My response is generally, “no and goodbye”. This isn’t out of arrogance, but there’s just no point in moving forward. When we’re talking about a job I’m interviewing your company every step of the way. One key question I’m always asking myself is “does this seem like a hiring process that would hire people I want to work with?”. I don’t get a huge chance to interview my co-workers when I’m coming into a new place so my only real guide as to what type of folks they are is… the hiring process.

If your hiring process starts by selecting people based on how they rate skills, think of who you are excluding. Also, think of who ends up at the top of that list – arrogant, self-important folks who think they are experts in everything. Perhaps the HR person is clever and is looking for folks who rate themselves poorly to suggest humility but there are better ways.

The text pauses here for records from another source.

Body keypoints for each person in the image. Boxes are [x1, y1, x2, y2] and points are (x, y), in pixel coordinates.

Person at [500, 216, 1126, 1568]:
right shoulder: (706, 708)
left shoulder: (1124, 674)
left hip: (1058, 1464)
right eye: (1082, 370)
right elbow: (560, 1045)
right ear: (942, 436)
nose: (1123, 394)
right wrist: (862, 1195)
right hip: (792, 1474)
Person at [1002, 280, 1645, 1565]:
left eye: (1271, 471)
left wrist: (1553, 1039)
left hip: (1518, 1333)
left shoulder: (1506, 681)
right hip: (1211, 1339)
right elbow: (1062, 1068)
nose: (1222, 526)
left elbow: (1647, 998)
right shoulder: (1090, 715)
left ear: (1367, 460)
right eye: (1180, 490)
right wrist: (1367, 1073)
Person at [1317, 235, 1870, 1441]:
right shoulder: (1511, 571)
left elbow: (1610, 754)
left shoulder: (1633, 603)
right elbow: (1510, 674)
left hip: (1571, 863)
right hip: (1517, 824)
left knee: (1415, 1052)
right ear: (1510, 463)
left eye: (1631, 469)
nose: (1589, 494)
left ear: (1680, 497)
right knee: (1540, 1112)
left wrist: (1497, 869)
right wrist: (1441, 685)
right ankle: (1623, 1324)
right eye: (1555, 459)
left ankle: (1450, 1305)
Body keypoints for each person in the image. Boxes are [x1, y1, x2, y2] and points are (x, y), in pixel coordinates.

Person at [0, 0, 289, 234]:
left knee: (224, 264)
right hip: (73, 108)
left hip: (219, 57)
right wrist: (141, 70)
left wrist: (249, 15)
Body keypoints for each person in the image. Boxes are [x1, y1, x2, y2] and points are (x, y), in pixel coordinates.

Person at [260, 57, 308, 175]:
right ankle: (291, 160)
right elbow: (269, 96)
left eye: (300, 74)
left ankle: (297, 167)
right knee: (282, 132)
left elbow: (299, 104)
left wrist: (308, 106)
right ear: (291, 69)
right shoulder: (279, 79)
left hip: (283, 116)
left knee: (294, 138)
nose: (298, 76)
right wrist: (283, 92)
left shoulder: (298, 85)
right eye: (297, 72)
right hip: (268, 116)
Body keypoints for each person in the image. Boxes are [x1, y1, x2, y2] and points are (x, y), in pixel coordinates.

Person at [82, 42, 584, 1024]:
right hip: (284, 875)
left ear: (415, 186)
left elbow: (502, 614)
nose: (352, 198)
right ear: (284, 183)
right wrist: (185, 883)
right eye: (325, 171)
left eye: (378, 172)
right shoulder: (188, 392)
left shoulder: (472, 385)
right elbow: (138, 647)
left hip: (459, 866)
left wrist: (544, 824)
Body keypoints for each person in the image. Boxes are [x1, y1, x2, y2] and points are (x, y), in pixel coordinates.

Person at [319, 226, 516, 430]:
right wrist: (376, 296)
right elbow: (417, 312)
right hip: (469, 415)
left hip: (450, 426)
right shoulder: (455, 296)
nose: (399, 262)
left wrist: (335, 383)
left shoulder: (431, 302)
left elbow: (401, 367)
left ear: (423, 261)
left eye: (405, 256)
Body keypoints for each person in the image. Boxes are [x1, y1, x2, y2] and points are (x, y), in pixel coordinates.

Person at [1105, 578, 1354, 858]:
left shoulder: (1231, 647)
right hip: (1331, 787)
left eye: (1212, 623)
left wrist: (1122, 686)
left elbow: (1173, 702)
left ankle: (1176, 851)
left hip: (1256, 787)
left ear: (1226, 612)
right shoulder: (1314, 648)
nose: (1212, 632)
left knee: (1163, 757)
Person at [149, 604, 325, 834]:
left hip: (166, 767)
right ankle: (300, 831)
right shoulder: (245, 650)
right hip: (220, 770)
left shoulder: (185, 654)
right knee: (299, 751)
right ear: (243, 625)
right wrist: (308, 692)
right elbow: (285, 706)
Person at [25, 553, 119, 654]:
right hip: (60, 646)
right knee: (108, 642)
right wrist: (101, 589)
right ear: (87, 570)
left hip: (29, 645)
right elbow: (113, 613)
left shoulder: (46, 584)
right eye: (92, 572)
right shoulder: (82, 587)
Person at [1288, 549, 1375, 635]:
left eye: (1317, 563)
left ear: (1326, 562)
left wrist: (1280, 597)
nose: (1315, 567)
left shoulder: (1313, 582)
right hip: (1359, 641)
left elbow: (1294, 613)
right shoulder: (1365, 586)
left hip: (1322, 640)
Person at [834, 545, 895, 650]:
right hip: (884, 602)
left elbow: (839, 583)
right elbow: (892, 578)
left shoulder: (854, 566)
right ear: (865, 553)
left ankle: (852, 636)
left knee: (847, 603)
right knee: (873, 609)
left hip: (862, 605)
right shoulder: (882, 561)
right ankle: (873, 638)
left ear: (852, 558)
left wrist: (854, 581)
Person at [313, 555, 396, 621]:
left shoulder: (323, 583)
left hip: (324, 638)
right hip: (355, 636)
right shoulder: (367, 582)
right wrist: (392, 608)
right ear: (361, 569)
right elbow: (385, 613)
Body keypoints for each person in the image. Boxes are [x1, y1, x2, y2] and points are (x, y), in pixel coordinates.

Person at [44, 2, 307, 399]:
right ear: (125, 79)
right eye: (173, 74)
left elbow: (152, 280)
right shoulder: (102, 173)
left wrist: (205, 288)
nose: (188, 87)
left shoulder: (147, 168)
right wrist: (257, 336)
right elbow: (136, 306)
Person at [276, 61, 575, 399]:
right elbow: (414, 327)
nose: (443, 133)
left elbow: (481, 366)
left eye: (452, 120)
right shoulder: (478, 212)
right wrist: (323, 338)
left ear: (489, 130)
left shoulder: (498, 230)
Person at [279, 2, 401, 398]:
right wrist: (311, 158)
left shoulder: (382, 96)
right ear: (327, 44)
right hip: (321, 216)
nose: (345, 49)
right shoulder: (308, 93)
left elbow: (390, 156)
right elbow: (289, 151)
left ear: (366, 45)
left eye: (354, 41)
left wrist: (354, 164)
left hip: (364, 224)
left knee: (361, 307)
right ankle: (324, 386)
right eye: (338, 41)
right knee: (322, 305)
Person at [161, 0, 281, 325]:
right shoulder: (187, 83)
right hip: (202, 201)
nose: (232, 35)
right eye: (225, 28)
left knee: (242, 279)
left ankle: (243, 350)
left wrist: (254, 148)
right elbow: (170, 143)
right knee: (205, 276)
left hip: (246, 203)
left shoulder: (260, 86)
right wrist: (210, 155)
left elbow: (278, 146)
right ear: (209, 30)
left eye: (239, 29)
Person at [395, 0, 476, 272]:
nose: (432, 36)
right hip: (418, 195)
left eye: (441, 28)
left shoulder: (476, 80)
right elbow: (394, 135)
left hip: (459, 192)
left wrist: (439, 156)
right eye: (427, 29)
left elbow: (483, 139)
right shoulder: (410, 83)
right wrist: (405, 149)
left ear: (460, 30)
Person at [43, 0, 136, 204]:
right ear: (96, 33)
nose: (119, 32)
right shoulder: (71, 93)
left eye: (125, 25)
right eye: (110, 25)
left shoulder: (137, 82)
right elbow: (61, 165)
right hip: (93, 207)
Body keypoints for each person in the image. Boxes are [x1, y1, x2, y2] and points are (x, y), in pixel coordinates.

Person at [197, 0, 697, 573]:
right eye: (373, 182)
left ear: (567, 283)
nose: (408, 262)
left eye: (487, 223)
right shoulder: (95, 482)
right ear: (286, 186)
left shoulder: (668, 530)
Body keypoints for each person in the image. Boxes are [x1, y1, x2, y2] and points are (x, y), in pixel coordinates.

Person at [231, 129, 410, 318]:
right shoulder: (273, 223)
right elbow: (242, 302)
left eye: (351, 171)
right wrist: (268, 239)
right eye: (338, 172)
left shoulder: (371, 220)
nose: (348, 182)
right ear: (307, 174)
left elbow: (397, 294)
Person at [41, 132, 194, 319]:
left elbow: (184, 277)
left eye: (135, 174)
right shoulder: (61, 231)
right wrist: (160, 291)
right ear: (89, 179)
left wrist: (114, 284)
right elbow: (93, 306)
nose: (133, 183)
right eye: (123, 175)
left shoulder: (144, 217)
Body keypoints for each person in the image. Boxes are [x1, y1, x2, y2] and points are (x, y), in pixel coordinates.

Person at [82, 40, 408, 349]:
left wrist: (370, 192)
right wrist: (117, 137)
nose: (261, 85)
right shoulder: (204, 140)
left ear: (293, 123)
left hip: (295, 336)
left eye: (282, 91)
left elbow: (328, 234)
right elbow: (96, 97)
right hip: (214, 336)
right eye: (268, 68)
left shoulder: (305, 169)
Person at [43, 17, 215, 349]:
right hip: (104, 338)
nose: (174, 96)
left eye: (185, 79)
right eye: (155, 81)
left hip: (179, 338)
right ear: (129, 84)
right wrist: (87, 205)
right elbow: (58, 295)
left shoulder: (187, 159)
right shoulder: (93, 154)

I want to work on a team where you hire people because they fit well into the team, because they have passion about their job, and because they can learn. I don’t want you to hire someone who already thinks they know everything because every conversation with that person is going to be an argument about why something new isn’t as good as what they’ve already done before. People do what has worked for them in the past unless they are tinkerers who like to try new things – in which case they probably don’t become experts, they become generalists. The best folks I’ve worked with didn’t know how to do most of their day to day tasks when they started the job. They learned, they asked questions, they were humble and eager and engaging. Those are the people I want to work with.

Yes, I’m restricting my potential job opportunities by doing this – which is exactly the point.